Maritime Awareness Program Society

About Us


Maritime Awareness Program Society (MAPS) is a non-profit organization created and established for the awareness of the maritime industry. The MAPS founding committee is an association of maritime industry members who are like minded with a common vision, purpose and goal. Together they will work towards the betterment of the maritime industry, through constructive awareness of this noble industry.

MAPS, has been formed with the primary objective of promotion and awareness of the maritime sector. Under the aegis of MAPS, many initiatives and activities have been planned. Each of these initiatives will be targeted towards establishing the maritime sector as the leading sector that contributes to the growth of the nation and to spread positive image and highlight the progressive nature of the maritime sector. Seafaring contributes significantly to global and sustainable development and prosperity by carrying the world’s cargo safely and efficiently at the fraction of the environmental impact and cost of other modes of transport. MAPS aims to connect with the general public and highlight these aspects and improve the way the sector is perceived. We will no longer be known to the public just for pictures of dead birds lying in a pool of oil or a ship stranded on the beach!

The world is shrinking, with the remarkable expansion in the maritime industry. From a leisure cruise trip to a business enterprise the maritime industry is one of the fastest growing businesses. Maritime is considered to be the backbone of any country’s development. In India, or rather the world as a whole, approximately, 90 per cent of the country’s trade by volume (70 per cent in terms of value) is moved by sea. As we all know, Trade and development are closely interlinked.

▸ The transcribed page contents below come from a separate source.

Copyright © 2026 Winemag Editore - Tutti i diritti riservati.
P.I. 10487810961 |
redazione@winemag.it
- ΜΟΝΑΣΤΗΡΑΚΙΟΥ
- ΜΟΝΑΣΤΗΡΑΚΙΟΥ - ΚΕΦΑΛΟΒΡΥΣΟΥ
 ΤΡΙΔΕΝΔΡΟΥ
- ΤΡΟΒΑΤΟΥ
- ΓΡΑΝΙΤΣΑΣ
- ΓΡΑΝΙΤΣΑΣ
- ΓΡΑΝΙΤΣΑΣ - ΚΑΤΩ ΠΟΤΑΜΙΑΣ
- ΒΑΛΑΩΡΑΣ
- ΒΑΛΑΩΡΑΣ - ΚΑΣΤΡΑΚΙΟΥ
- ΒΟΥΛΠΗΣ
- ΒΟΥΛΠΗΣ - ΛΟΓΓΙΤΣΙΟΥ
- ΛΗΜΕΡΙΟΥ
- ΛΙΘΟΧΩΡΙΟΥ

Without development, there is no trade and without trade, there isn’t any development either.

 

Basically, the entire existence of development depends on the shipping or maritime industry, indirectly, of course. As per the World Trade Organisation (WTO) projection, the shipping volumes may experience an escalation to 4.5% in 2014.

 

Think of the GUCCI bag or the PRADA shoes which got everybody’s eyeballs rolling at the party last night or even a casual shirt or jeans that you’re wearing for your date last weekend. Ever wondered how did it get to the store where you purchased it from ? Ever wondered how did thoseAUDIS and the British manufactured BENTLEY managed to kiss the Indian roads? Ever thought where your food at the KFC’c or the McD’s comes from? That’s the irony with all of the commoners, for whom ignorance is bliss, but certainly not anymore. That’s practically the main reason the shipping industry is mainly misunderstood. No one ever tends to even think about it. Shipping is the Invisible Industry That Puts Clothes on Your Back, Gas in Your Car, and Food on Your Plate.

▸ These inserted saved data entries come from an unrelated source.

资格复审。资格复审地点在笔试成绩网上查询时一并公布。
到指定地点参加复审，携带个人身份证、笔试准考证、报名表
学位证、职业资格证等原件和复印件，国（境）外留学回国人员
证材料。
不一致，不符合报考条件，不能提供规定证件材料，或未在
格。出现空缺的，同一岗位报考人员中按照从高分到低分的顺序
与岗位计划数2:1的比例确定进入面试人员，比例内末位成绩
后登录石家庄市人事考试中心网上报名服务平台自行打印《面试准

Today almost no nation is fully self-sufficient. In order to grow and prosper every country’s needs to sell what it produces and acquire what it lacks. None can depend on domestic resources alone. Ships have always provided the only really cost-effective method of bulk transport over any great distance. There are more than 45,000 merchant ships trading internationally today, transporting every kind of cargo. The world fleet is registered in over 150 nations, and manned by over one and a quarter million seafarers of virtually every nationality. Without shipping, the world would have extinguished because grains would not be distributed from the points of origin to the points of consumption. Even after having such a profound effect on the world, it is still chosen to be ignored or rather treated as a non-existent mode of transport.
With the introduction of the container in the mid 1960’s, global trade grew two times faster than that of the production rates, and two and a half times faster than global economic output. Recently, two independent sources looked at the economic contribution of the liner shipping industry and concluded that it is indeed a global economic engine for two reasons: the significant amount the industry contributes directly to the global economy, and the role of the industry as a facilitator of economic growth for other industries.

 

So how much stuff can a ship actually carry? With the largest container ship being about five times the size of the biggest Plane ever made in the history of mankind, I don’t think I need to say anything more. With a huge capacity to transport shipments and with a cost productive element adding to it, shipping surely is a profitable decision to make. At the very same time, shipping also provides job opportunities and employment for the millions.
With all these facts and figures and advantages of containerization, calling the shipping industry a driver of the world economy isn’t a justified statement. We would rather call it the entire economy itself.